Holley Lab

PI: Dr. Christopher L. Holley, MD, PhD

Mentor: Dr. Brittany Elliott, PhD

Understanding snoRNA-mRNA interactions

The Holley lab is interested in studying the role of non-coding RNAs in cardiovascular health, with a particular focus on box C/D small nucleolar RNAs (snoRNAs). Box C/D snoRNAs typically guide a chemical modification, 2’-O’methylation, of ribosomal RNAs by recruiting the methyltransferase fibrillarin (FBL), but our lab has shown that snoRNAs are capable of guiding such modifications on mRNAs as well. Identifying new mRNA targets of snoRNA-guided methylation is relevant because these can reveal new proteins and genes that can be methylated, leading to potential changes in gene expression and/or protein translation. These molecular changes may have a significant impact at the physiological level, affecting the pathogenesis of cardiovascular diseases like hypertension and heart failure.

Project 1: mRNA 2′-O-methylation in vivo using Peroxidasin (Summer 2018-Spring 2019)

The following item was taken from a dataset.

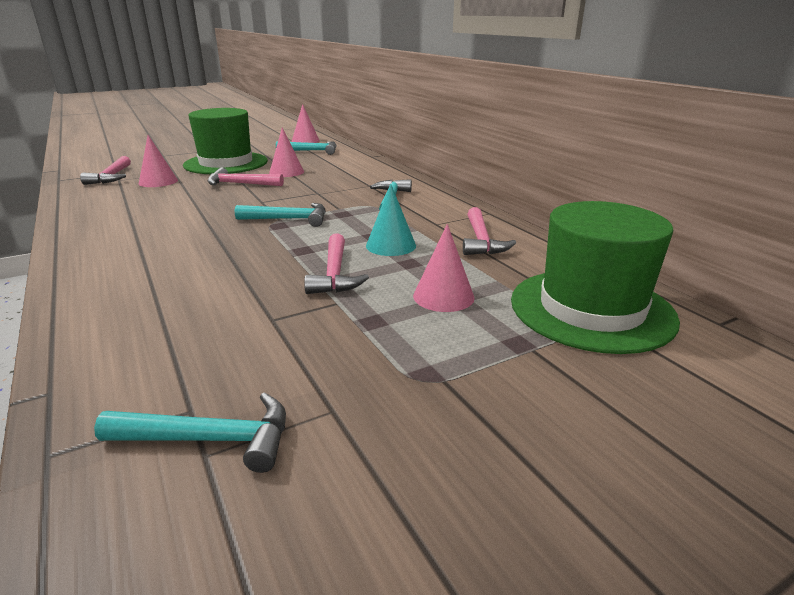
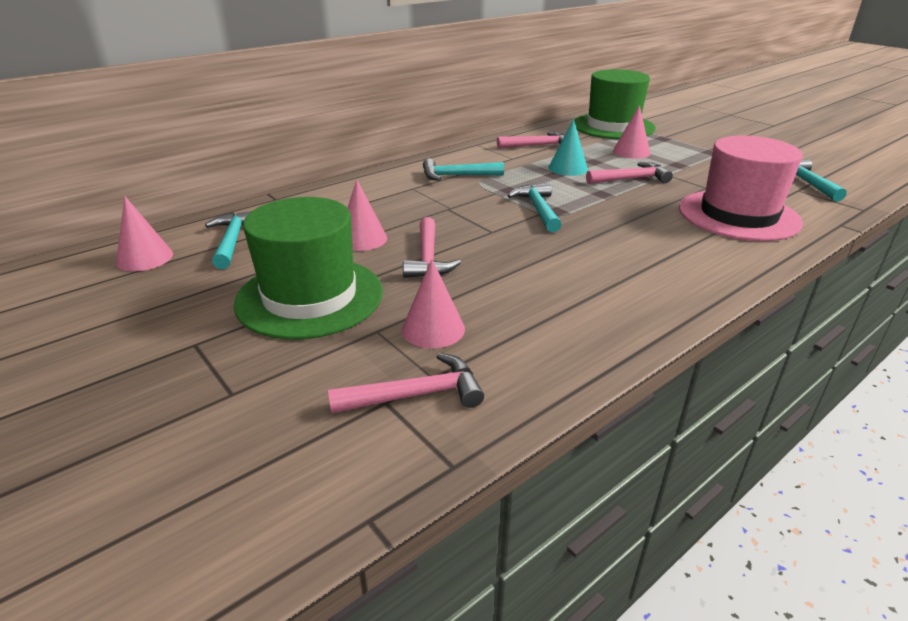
camera: 100 degrees left, 5 degrees up
none -> pink hat [679,135,803,241]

The first project I worked on was investigating the 2’O-methylation (Nm) on the protein coding region of the Peroxidasin (PXDN) protein by two box C/D snoRNAs. We were able to show that the Nm modification increases Pxdn mRNA expression but inhibits protein translation, regulating PXDN activity both in vitro and in vivo. Thus, snoRNA-guided Nm modifications of mRNA have the ability to influence physiologic gene expression through regulation of mRNA expression and protein translation.

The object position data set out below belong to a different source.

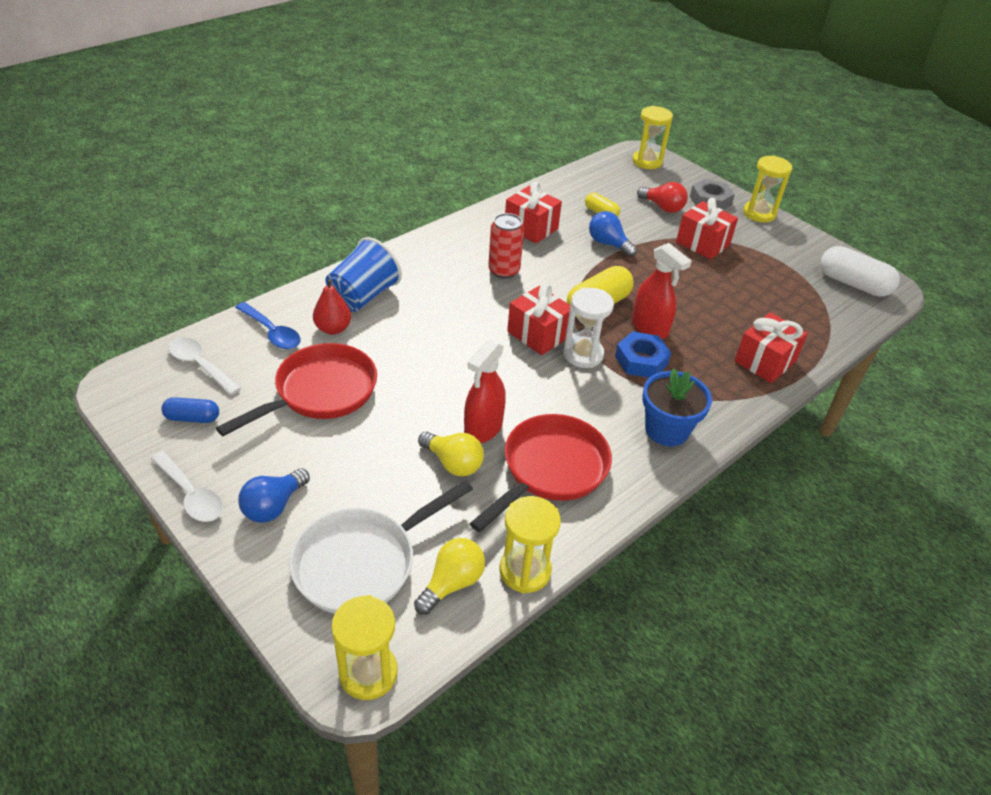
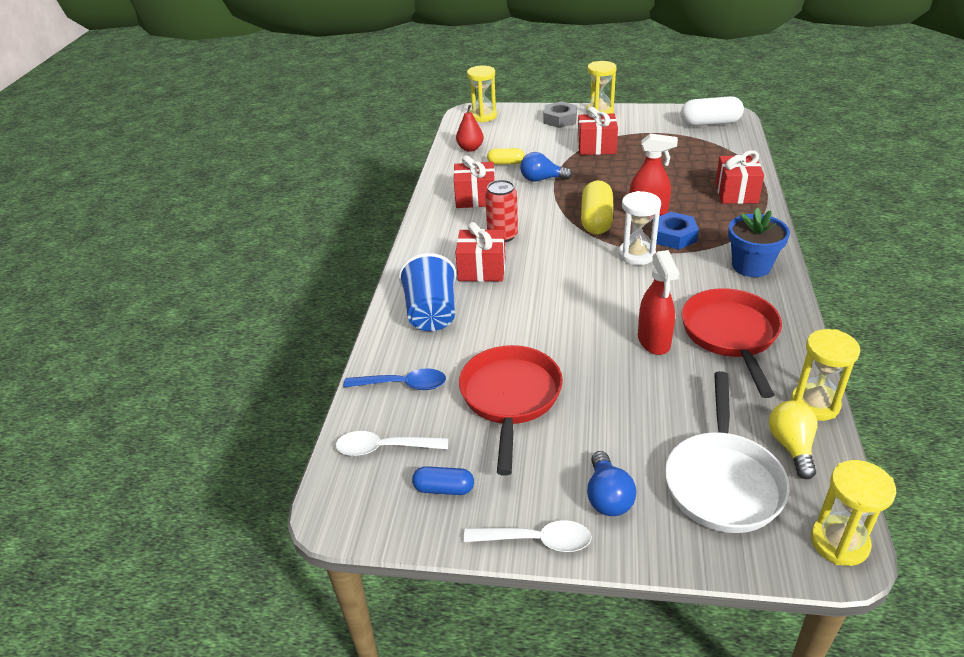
camera: 35 degrees left, 5 degrees down
blue capsule [161,397,219,423] -> blue capsule turned 45 degrees clockwise [412,466,474,495]
red pear [313,279,351,335] -> red pear moved to [456,105,484,152]
yellow light bulb [418,432,484,476] -> none
red gift [507,283,570,355] -> red gift moved to [455,222,505,282]
red light bulb [637,182,688,213] -> none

Proposed model for FBL-mediated Nm modification of Pxdn mRNA by snoRNA. For more information, see our paper here:

Project 2: mCLASH: Mapping snoRNA-guided 2’-O-Methylations on mRNA (Fall 2019-Present)

The current project I am working on is discovering new mRNA targets of snoRNA-guided methylation. While crosslinking, ligation, and sequencing of hybrids (CLASH) has been previously used to discover snoRNA-rRNA interactions, it has not been utilized to explore new mRNA targets. The discovery of such mRNA targets hopes to unveil modifications that can influence snoRNA expression, which has previously been shown to affect the pathogenesis of cardiovascular disease. Medicines can then be engineered to control modifications on such mRNA targets to allow for effective prognosis and therapeutic intervention of cardiovascular disease.